*What is required*. Below are the records; give again exactly the lines that run from the one with "4. يمكنك استعارة" through the last line.
Data extracts START
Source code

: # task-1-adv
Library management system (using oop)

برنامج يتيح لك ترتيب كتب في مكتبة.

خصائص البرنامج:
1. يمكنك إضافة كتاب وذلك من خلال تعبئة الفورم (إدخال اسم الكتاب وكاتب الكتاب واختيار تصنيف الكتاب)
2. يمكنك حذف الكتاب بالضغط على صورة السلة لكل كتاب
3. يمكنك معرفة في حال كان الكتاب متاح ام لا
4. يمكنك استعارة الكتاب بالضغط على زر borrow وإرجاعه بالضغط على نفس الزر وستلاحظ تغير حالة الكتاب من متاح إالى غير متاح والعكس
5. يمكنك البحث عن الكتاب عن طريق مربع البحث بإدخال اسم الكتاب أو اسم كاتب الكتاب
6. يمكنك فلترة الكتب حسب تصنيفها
Data extracts END
*Result below*.
4. يمكنك استعارة الكتاب بالضغط على زر borrow وإرجاعه بالضغط على نفس الزر وستلاحظ تغير حالة الكتاب من متاح إالى غير متاح والعكس
5. يمكنك البحث عن الكتاب عن طريق مربع البحث بإدخال اسم الكتاب أو اسم كاتب الكتاب
6. يمكنك فلترة الكتب حسب تصنيفها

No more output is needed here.